When the Oppressed Support the Oppressed
[col. Writ. 2/24/19] (c)’19 Mumia Abu-Jamal
In recent weeks, prominent Black leaders have been labeled, quite unjustly, with the tag of anti-Semitism. The best know is perhaps the iconic radical figure, Dr. Angela Y. Davis, and the brilliant young scholar and author, Dr. Marc Lamont Hill.
As a direct result of these charges, Davis had an award from a Birmingham, Alabama civil rights group rescinded, and Hill was fired from his post at CNN.
At bottom, both were attacked for daring to speak out publicly on behalf of Palestinians, and the stark denial of their human rights under Israeli occupation.
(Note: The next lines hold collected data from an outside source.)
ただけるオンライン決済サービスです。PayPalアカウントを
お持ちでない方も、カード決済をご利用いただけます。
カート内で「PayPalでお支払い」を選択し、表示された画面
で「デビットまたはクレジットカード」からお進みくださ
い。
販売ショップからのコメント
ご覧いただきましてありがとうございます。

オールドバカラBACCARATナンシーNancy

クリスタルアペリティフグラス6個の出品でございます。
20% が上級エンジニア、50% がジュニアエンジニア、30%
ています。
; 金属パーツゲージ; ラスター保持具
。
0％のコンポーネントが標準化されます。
Which raises the obvious question: Who has the right to tell one oppressed people when or whether they may support another oppressed people?
Few can question the oppression laid upon Blacks for centuries in America, which has repercussions into the present that are far too numerous to recount here.
Few can honestly question the social deprivations suffered by the Palestinians since the foundation of Israel in 1948, from land confiscation, mass incarceration, and military occupation over Arab villages and communities, and more.
Why and how does it become anti-Semitic when communities of the oppressed support each other?
When the Obama Administration came into power, and US diplomats called on Israel to “freeze” settlements, posters sprang up on Tel Aviv walls depicting Obama wearing an Arab headdress (called a kaffiyeh) and emblazoned with the the words “Jew Hater” and “Anti-Semite!” This, for Barack H. Obama, who swore to AIPAC (before election) to do everything and anything to protect and defend Israel!
Neither Angela Davis, nor Marc Lamont Hill are anti-Semitic; they are anti-racist anti-oppression and anti-imperialist.
And no one – NO ONE – has the right to tell any oppressed people who they may – or may not – support.